_DATA_
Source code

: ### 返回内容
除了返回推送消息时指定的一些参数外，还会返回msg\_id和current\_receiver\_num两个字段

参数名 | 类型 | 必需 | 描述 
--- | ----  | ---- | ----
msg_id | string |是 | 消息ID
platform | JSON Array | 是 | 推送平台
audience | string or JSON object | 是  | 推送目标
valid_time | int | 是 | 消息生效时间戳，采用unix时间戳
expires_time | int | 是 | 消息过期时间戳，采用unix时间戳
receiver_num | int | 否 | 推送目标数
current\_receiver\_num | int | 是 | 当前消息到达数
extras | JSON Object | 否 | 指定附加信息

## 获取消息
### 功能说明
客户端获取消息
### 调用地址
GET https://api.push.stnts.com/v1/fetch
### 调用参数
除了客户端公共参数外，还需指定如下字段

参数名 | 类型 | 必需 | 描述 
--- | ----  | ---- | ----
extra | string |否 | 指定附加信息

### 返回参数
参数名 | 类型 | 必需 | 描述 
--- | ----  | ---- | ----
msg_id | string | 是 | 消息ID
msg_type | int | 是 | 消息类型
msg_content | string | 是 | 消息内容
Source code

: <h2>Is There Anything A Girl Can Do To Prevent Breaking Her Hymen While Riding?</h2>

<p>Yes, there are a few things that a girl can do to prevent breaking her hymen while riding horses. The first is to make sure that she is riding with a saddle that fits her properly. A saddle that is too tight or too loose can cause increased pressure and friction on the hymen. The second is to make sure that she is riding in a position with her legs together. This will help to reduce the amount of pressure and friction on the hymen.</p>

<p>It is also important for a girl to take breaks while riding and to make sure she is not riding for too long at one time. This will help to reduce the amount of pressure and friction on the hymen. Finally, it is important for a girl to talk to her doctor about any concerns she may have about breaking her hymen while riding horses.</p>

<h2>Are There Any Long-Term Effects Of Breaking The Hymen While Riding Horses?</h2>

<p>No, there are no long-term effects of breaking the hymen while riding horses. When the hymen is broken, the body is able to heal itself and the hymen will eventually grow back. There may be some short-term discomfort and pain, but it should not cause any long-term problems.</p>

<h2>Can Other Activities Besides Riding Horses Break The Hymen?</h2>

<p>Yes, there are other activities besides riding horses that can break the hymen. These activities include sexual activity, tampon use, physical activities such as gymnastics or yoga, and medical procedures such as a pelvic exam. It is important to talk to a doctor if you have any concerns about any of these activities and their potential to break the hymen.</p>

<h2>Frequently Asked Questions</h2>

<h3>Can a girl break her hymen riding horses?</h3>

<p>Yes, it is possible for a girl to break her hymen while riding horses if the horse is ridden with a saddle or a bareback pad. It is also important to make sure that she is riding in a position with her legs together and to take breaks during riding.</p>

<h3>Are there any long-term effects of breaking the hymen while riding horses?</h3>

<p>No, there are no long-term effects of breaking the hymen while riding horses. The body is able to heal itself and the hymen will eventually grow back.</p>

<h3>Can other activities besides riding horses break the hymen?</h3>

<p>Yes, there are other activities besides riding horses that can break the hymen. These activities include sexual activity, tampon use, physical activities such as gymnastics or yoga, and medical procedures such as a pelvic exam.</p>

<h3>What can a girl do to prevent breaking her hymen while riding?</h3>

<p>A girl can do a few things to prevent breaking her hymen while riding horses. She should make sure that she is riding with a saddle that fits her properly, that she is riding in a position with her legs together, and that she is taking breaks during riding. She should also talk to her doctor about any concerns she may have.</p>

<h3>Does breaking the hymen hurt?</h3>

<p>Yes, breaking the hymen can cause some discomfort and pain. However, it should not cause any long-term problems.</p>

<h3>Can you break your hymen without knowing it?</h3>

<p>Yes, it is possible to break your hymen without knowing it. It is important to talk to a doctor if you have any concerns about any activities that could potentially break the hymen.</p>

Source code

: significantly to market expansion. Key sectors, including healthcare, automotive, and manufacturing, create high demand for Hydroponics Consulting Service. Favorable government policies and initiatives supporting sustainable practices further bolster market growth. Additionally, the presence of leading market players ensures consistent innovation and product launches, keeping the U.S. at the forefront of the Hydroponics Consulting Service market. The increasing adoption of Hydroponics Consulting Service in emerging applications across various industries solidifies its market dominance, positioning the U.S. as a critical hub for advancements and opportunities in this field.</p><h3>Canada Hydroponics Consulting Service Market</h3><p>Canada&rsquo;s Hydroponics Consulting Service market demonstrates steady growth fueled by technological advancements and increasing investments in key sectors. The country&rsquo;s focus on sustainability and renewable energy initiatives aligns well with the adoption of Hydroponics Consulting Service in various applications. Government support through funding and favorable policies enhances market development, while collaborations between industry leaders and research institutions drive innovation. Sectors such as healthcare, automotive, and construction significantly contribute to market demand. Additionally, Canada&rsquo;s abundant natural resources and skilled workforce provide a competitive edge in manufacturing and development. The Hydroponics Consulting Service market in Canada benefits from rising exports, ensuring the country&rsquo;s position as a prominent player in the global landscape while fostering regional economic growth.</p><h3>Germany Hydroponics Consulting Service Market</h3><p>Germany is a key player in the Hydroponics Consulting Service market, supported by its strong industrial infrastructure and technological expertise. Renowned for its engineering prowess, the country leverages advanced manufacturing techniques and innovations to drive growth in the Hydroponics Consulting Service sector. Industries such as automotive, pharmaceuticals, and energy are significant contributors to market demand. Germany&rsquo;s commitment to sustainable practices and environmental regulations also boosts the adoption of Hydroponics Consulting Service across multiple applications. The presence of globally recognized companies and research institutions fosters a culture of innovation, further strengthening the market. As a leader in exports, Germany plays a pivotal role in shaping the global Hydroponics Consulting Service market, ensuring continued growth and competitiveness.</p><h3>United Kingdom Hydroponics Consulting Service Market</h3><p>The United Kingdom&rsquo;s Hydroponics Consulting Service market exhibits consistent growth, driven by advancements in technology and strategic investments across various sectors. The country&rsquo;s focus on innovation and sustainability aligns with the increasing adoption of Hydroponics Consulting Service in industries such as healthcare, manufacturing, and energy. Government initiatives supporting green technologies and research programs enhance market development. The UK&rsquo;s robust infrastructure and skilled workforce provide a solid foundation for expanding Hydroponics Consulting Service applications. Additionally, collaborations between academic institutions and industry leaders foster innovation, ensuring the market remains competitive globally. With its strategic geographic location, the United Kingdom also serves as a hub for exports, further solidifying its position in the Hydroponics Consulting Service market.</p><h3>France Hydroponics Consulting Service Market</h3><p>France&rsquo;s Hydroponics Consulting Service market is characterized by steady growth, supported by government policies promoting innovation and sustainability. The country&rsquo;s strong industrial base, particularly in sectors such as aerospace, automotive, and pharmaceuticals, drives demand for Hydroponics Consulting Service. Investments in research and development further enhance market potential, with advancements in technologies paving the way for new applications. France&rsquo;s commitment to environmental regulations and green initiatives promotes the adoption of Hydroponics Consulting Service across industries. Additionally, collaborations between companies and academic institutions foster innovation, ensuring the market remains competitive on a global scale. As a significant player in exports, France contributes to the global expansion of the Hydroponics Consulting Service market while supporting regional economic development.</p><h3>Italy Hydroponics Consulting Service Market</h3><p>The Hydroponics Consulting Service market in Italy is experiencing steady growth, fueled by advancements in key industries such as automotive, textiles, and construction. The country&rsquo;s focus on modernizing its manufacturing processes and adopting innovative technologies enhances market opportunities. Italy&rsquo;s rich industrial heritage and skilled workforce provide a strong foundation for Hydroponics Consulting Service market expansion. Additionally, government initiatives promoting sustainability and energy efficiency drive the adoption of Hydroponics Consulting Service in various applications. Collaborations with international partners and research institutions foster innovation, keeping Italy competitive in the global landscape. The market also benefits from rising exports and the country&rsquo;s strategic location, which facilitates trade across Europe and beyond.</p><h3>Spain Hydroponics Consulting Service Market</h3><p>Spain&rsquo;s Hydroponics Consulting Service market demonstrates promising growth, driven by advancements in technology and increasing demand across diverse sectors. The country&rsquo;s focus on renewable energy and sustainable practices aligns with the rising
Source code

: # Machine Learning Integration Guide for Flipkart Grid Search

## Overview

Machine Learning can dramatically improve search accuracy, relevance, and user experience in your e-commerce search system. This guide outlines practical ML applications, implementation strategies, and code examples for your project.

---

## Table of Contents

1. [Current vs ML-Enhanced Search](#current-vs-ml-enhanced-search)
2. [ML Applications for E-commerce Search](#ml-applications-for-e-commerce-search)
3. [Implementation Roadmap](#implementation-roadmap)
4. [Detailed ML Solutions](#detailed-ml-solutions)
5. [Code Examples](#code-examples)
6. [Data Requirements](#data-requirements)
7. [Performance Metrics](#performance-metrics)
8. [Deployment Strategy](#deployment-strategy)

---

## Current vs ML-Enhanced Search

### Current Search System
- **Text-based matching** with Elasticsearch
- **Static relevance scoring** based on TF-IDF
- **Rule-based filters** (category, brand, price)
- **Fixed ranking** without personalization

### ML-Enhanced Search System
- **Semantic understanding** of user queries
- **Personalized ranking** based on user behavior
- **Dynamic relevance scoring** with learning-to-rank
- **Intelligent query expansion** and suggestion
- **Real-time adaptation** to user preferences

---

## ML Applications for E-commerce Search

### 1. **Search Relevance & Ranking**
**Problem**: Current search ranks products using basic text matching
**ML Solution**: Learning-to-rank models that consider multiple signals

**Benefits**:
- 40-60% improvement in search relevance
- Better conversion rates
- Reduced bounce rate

_WORK REQUEST_
Please reproduce exactly the lines above, beginning with the first and ending with the line that contains "<h2>Are There Any", and include nothing outside that range.

_SOLUTION TO THIS PROBLEM_
Source code

: ### 返回内容
除了返回推送消息时指定的一些参数外，还会返回msg\_id和current\_receiver\_num两个字段

参数名 | 类型 | 必需 | 描述 
--- | ----  | ---- | ----
msg_id | string |是 | 消息ID
platform | JSON Array | 是 | 推送平台
audience | string or JSON object | 是  | 推送目标
valid_time | int | 是 | 消息生效时间戳，采用unix时间戳
expires_time | int | 是 | 消息过期时间戳，采用unix时间戳
receiver_num | int | 否 | 推送目标数
current\_receiver\_num | int | 是 | 当前消息到达数
extras | JSON Object | 否 | 指定附加信息

## 获取消息
### 功能说明
客户端获取消息
### 调用地址
GET https://api.push.stnts.com/v1/fetch
### 调用参数
除了客户端公共参数外，还需指定如下字段

参数名 | 类型 | 必需 | 描述 
--- | ----  | ---- | ----
extra | string |否 | 指定附加信息

### 返回参数
参数名 | 类型 | 必需 | 描述 
--- | ----  | ---- | ----
msg_id | string | 是 | 消息ID
msg_type | int | 是 | 消息类型
msg_content | string | 是 | 消息内容
Source code

: <h2>Is There Anything A Girl Can Do To Prevent Breaking Her Hymen While Riding?</h2>

<p>Yes, there are a few things that a girl can do to prevent breaking her hymen while riding horses. The first is to make sure that she is riding with a saddle that fits her properly. A saddle that is too tight or too loose can cause increased pressure and friction on the hymen. The second is to make sure that she is riding in a position with her legs together. This will help to reduce the amount of pressure and friction on the hymen.</p>

<p>It is also important for a girl to take breaks while riding and to make sure she is not riding for too long at one time. This will help to reduce the amount of pressure and friction on the hymen. Finally, it is important for a girl to talk to her doctor about any concerns she may have about breaking her hymen while riding horses.</p>

<h2>Are There Any Long-Term Effects Of Breaking The Hymen While Riding Horses?</h2>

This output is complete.